So who was le Comte de Saint-Germain, this never-aging man of mystery who left us so few clues behind? How could he hobnob around Europe throughout the 18th century and never appear to grow old? He looked the same in London in 1745 as he did in St. Peterburg in 1762 as he did Paris in 1789! Was he a simple charlatan, a skilled alchemist, or perhaps … something more? The answer lies in which source you trust. He used a French title but was admittedly not French, and never revealed his true identity. To confuse matters more, the Count employed other names during the 18th century to remain incognito. This should not cast undo suspicion upon him. Many aristocrats traveled under an alias to avoid unwanted attention, whether to hide affairs of the state or the heart.

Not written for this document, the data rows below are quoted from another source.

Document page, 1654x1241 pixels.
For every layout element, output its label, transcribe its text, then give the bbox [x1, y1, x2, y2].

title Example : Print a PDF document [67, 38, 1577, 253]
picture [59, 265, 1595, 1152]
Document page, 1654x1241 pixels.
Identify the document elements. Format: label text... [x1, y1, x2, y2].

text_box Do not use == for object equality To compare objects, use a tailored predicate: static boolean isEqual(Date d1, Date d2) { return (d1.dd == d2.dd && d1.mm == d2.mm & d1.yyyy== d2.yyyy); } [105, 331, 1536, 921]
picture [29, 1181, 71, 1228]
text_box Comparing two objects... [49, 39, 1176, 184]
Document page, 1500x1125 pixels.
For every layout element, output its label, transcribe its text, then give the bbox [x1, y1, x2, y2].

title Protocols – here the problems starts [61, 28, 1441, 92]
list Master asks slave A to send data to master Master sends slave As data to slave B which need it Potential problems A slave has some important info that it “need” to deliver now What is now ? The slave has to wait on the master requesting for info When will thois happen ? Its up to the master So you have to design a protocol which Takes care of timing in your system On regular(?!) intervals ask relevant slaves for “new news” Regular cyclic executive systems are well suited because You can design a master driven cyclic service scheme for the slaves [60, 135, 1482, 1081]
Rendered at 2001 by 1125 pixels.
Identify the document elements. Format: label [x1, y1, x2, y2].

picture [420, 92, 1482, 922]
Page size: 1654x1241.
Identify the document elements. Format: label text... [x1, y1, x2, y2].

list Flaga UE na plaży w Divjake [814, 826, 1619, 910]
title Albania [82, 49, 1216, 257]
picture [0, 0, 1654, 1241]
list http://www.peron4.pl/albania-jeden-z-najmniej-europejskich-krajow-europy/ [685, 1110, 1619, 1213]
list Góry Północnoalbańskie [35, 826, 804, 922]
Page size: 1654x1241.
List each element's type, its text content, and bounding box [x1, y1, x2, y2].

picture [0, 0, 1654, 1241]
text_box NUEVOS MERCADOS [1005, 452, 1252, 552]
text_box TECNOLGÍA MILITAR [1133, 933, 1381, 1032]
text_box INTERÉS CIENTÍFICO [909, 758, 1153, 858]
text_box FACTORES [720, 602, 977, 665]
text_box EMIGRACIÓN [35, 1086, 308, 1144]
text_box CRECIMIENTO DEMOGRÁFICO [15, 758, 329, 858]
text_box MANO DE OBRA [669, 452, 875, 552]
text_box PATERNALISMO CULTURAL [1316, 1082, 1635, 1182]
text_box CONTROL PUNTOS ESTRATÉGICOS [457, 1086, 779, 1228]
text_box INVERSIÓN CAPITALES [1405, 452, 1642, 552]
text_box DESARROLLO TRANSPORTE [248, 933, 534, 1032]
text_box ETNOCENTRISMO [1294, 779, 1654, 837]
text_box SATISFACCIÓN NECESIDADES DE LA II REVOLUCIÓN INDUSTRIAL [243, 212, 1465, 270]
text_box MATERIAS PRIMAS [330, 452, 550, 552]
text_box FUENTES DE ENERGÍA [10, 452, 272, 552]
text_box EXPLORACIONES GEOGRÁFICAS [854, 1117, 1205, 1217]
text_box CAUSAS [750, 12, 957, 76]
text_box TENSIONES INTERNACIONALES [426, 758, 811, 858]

So let’s review the 10 best CSG theories … both Wild and Weird:
- Some believe him to be Cartaphilus – the legendary Wandering Jew, who mocked Jesus on the way to the crucifixion on Good Friday, and was doomed to walk the earth till the end of days …
- Others think he was no less than King Arthur’s Merlin the Magician, still dabbling in magic and alchemy, only this time for French King Louis XV rather than an English monarch.
- Still others guess he was alchemist and alleged immortal Nicolas Flamel, 13th century scribe, made famous in the J. K. Rowling book and Warner Brothers movie Harry Potter and the Sorceror’s Stone.
- Or if you prefer, all the above! The reincarnation of all the above mystics in succession, including Sir Francis Bacon; retaining the secrets and knowledge of each of his previous lives.
- Maybe he’s an immortal ‘Ascended Master,’ born in the days of the Egyptian pharaohs and now existing on in another psychic plane. A belief shared today by Theosophists, the I AM Activity, Summit Lighthouse, and Church Universal and Triumphant .
- How about the last survivor of Plato’s Atlantis, gifted by the Gods on Olympus with immortality and saved from the disaster in order to retain the knowledge, science and culture of their fallen empire.
- Perhaps he is a Fallen Angel or Watcher, a la the Book of Enoch, cursed from Heaven – – not to Hell – – but Earth … doomed to wander the planet until the end of time.
- A Time Traveler from the distant future, which could explain his prodigious knowledge of historical events. Diana Gabaldon’s Outlander novels and the Starz program of the same name used him as a protagonist in book/season 2.
- For you Sci Fi fans, an Alien from a distant galaxy? Who with his non-human longevity observes the earth over the centuries, and occasionally helping the hapless human race through wars, missteps and mishaps.
- Or (not surprisingly) a handsome, immortal Vampyre, cursed to live forever, taking beautiful lovers in each continent and century. The Chelsea Quinn Yabro novels exploit this idea quite skillfully over a dozen books.
- BONUS: Lastly, was he simply a mortal man, the last son of Hungarian Freedom Fighter Prince Ferenc Rakoczi, with a lucky youthful appearance that happened to last decades? Before the advent of Botox no less.
Modern science has mapped the human genome and begun to unravel the genetic secrets of aging. We now understand why the ends of our chromosomes degrade over time and our cells loose their vitality with each replication. Our skin sags, muscles grow weaker, bones more fragile. We are certainly no less obsessed with staying young than Marie Antoinette was over 200 years ago. Perhaps the Count had a simple gene alteration (my personal theory) that somehow increased his longevity?
Whatever the case, scientific or fantastical, the Count of St. Germain remains to this day a curious and puzzling enigma, always worth investigating further.